Esta puntuación la comparte el Güero Ochoa con el secretario de Desarrollo Rural, Agustín Morales Anguiano, y con el director del Instituto de Fomento de Ferias y Exposiciones, Petronilo Vázquez Vuelvas. Sin embargo, aclara que los funcionarios “con peores calificaciones a su desempeño, conocimiento o trato a los ciudadanos” son el secretario de Seguridad Pública, Javier Castaño (5.2); el procurador general de Justicia, Guadalupe Franco Escobar (5.4) y el secretario de Turismo, César Castañeda y Vázquez del Mercado (5.5).

Pasan “de panzazo” también los magistrados del Supremo Tribunal de Justicia del estado y, en su mayoría, los entrevistados consideran “malo” o “muy malo” el desempeño de los diputados del Congreso local. Los alcaldes, en cambio, todos sacan una calificación por encima del seis.

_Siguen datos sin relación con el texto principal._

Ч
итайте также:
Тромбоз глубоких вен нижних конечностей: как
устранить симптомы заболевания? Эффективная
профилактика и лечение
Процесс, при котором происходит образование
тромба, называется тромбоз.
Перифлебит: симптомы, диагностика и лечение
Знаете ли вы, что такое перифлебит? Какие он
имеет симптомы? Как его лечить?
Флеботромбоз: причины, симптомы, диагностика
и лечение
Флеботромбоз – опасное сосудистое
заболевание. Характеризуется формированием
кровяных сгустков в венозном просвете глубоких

Después de venderle terror al gobernador Ignacio Peralta y de advertir que el menos repudiado de los secretarios es precisamente Arnoldo Ochoa, titular de una cartera al que otras iniciativas de evaluación (entre ellas la propia ¿Cómo vamos?, Colima) habían adjudicado un cero en el cumplimiento de los compromisos o grado de avance en las metas, la Fundación se cura en salud en cuanto a las verdaderas motivaciones de esta encuesta:

“La Fundación Lo Mejor de Colima tiene el interés de que el resto de la ciudadanía colimense conozca el sentir, al percepción los sentimientos y los anhelos de la mayoría de los habitantes del estado de Colima respecto al desempeño político y administrativo de los gobiernos municipales, estatal y federal en materia de economía, social, jurídica, política, cultura y de sustentabilidad” (sic).

¿CÓMO CALIFICAMOS, COLIMA?

Huelga decir que realizar un estudio con todas estas variables (económica, social, jurídica, política, cultural y ambiental) sería una labor titánica. Por lo demás, ¿cómo cuantificar unidades de medida tales como “sentimientos” y “anhelos”?

La nota alude a cuestiones que suenan más o menos metodológicas (margen de error estadístico y “nivel de confianza” o, mejor dicho, de confiabilidad; y de un “estricto método aleatorio en algunos casos ponderado y en otras sin ponderaciones”), pero no las detalla.

De entrada, no imagino las preguntas que se hicieron para poder extraer semejantes conclusiones sin que presumiblemente se estén induciendo las respuestas.

Con todo, lo que hace sospechar de la honorabilidad de la encuesta es el nombre de quien supuestamente la pagó. Hasta ahora la Fundación Lo Mejor de Colima era conocida por entregar reconocimientos al mérito de ciudadanos en diferentes campos (hace un par de años me honraron con uno de esos testimonios), y por organizar el carnaval de Colima-Villa de Álvarez.

El presidente de la Fundación, Roberto Moreno Béjar, está tan identificado con Ochoa González que muchos lo ubican como colaborador de Arnoldo, por no decir, subordinado. Y hace una semanas dejó la presidencia del Consejo Estatal de Participación Social para la Planeación, sin explicar las causas.

Algunos observadores, empero, encuentran plausible una explicación de la renuncia de Moreno Béjar: el gobernador Peralta le quitó al secretario general de Gobierno el control de la CEPSP, para devolverle ese organismo a la clase empresarial, probablemente como una manera de relajar las tensiones que ha generado su desencuentro con ¿Cómo vamos?, Colima.

En cuanto a la eficacia política de la encuesta, no podemos ignorar que si de algo sabe Nacho Peralta es de instrumentos de medición. A leguas se va a dar cuenta que su “jefe de gabinete” le está queriendo dar gato por liebre.